TULSA, Oklahoma – The federal government’s decision to allow companies to seek authorization to kill and harm golden and bald eagles without penalty has come under fire from the Osage Nation.
The wind energy industry requested the change, and President Barack Obama’s administration announced its decision last week.
The Oklahoma-based tribe favors protecting eagles because of the birds’ symbolic significance to Americans and religious and ceremonial significance to Native Americans, said Osage Principal Chief John D. Red Eagle and Assistant Principal Chief Scott N. Bighorse.
“President Obama knows how important eagle feathers are to us: He was adopted into the Crow Nation and was adorned with a full war bonnet containing eagle feathers from head to toe,” said Bighorse, who is concerned that future generations to obtain the eagle feathers.
Chris Tollefson, a spokesman with the U.S. Fish and Wildlife Services, told The Journal Record (http://bit.ly/IPkNS8) that 15 companies have applied for the permits.

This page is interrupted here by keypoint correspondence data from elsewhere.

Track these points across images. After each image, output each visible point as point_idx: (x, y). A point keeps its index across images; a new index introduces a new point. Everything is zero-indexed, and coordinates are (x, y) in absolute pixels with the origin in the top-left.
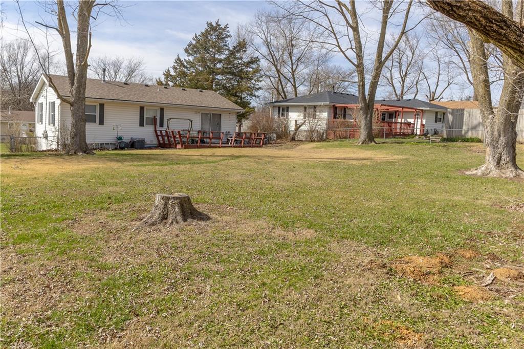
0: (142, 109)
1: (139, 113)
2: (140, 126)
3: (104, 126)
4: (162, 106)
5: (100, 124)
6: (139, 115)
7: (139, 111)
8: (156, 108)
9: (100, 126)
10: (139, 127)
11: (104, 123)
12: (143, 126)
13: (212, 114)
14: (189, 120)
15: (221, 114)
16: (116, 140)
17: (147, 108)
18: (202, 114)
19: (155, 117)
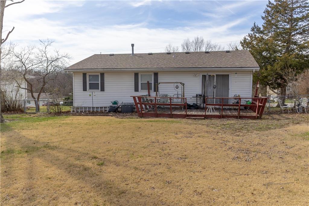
0: (136, 75)
1: (134, 79)
3: (105, 92)
4: (156, 70)
6: (134, 81)
7: (134, 77)
8: (151, 73)
9: (101, 92)
10: (134, 92)
11: (105, 90)
13: (217, 75)
14: (181, 83)
15: (229, 75)
16: (111, 104)
17: (142, 74)
18: (203, 76)
19: (148, 82)
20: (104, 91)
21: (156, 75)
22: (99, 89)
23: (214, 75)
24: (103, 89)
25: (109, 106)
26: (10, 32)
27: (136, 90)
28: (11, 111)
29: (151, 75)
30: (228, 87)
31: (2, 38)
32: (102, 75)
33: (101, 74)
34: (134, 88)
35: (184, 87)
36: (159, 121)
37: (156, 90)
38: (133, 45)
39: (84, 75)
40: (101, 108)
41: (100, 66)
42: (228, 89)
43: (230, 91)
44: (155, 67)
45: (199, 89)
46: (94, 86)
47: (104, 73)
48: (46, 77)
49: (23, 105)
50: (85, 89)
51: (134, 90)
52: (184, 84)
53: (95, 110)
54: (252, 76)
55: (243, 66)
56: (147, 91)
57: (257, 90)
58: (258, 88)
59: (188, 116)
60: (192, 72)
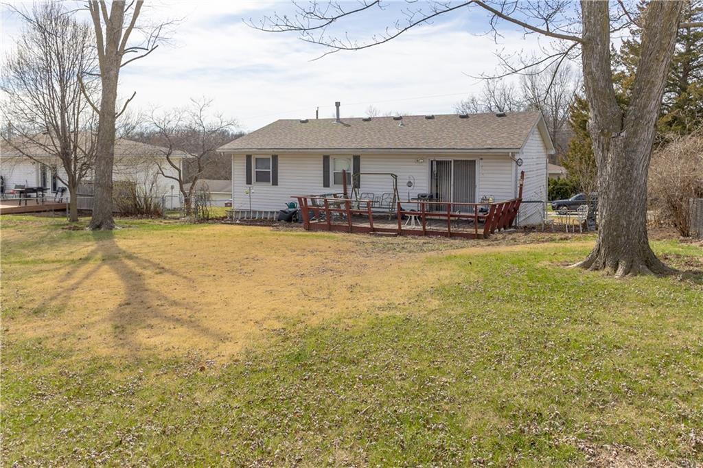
0: (326, 159)
1: (322, 166)
2: (324, 186)
5: (273, 184)
6: (322, 169)
7: (322, 162)
8: (349, 157)
9: (273, 186)
10: (323, 188)
11: (279, 183)
12: (328, 186)
13: (455, 161)
14: (392, 175)
15: (475, 161)
16: (285, 208)
17: (335, 157)
18: (432, 162)
19: (344, 171)
20: (277, 185)
21: (357, 159)
22: (269, 181)
23: (451, 161)
24: (275, 183)
25: (279, 210)
26: (129, 101)
27: (326, 184)
28: (142, 213)
29: (350, 159)
30: (475, 183)
31: (116, 112)
32: (275, 158)
33: (273, 156)
34: (322, 182)
35: (396, 180)
36: (324, 237)
37: (357, 186)
38: (338, 104)
39: (249, 158)
40: (260, 212)
41: (271, 144)
42: (475, 187)
43: (477, 190)
44: (353, 146)
45: (425, 185)
46: (262, 177)
47: (277, 156)
48: (202, 159)
49: (161, 205)
50: (249, 182)
51: (322, 185)
52: (396, 176)
53: (269, 216)
54: (514, 164)
55: (494, 147)
56: (342, 186)
57: (521, 189)
58: (521, 185)
59: (375, 230)
60: (414, 155)
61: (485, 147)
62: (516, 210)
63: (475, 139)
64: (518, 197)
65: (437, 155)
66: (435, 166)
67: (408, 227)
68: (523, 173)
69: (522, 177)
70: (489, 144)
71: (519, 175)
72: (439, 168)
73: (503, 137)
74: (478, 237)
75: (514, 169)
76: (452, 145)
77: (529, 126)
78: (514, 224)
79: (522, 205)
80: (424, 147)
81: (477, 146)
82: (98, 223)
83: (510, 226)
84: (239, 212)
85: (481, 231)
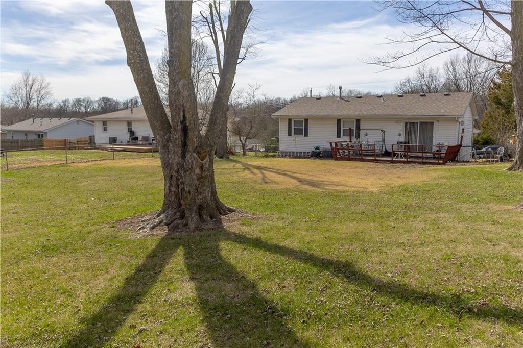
0: (339, 121)
1: (336, 125)
2: (337, 137)
4: (358, 117)
5: (305, 136)
6: (336, 127)
7: (336, 123)
8: (353, 120)
13: (420, 122)
14: (381, 130)
15: (433, 123)
16: (314, 150)
17: (344, 120)
18: (406, 123)
19: (350, 128)
20: (307, 136)
21: (358, 121)
22: (302, 134)
23: (418, 123)
25: (311, 151)
27: (339, 136)
29: (353, 122)
30: (432, 135)
32: (306, 121)
33: (305, 119)
34: (336, 135)
35: (384, 134)
37: (358, 136)
39: (290, 120)
41: (305, 112)
42: (433, 137)
44: (357, 113)
46: (298, 132)
50: (290, 134)
52: (384, 131)
54: (458, 124)
55: (446, 114)
56: (349, 137)
57: (462, 139)
58: (462, 136)
59: (377, 160)
60: (395, 119)
61: (441, 114)
62: (458, 151)
63: (433, 109)
64: (459, 143)
65: (409, 118)
66: (408, 125)
67: (397, 159)
68: (463, 129)
69: (463, 132)
70: (443, 113)
71: (461, 131)
72: (411, 126)
73: (451, 108)
74: (440, 164)
75: (458, 127)
76: (420, 113)
77: (466, 102)
78: (456, 159)
79: (462, 148)
80: (402, 114)
81: (436, 114)
82: (221, 155)
83: (454, 161)
84: (284, 152)
85: (441, 162)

The policy is not limited to renewable energy projects, and Tollefson said utilities, building companies and the military have expressed interest in applying for permits.
“The companies have applied for various lengths of permits,” Tollefson said. “Although some companies are close, we have yet to issue one.”
Osage Nation leaders also said they were opposed to wind farm development in Osage County because wind turbines are planned in areas where a significant number of eagle nests are located, Red Eagle said
The new rule will provide legal protection for the lifespan of wind farms and other projects if companies obtain permits and make efforts to avoid killing protected birds.
Companies would have to take additional measures if they killed or injured more eagles than they initially estimate, or if new information suggested that eagle populations were being affected. The permits would be reviewed every five years, and companies would have to submit reports of how many eagles they killed.
Such reporting is currently voluntary, and the Interior Department refuses to release the information.
Last month, Duke Energy Corp. pleaded guilty to killing eagles and other birds at two wind farms in Wyoming, the first time a wind energy company had been prosecuted under a law protecting migratory birds.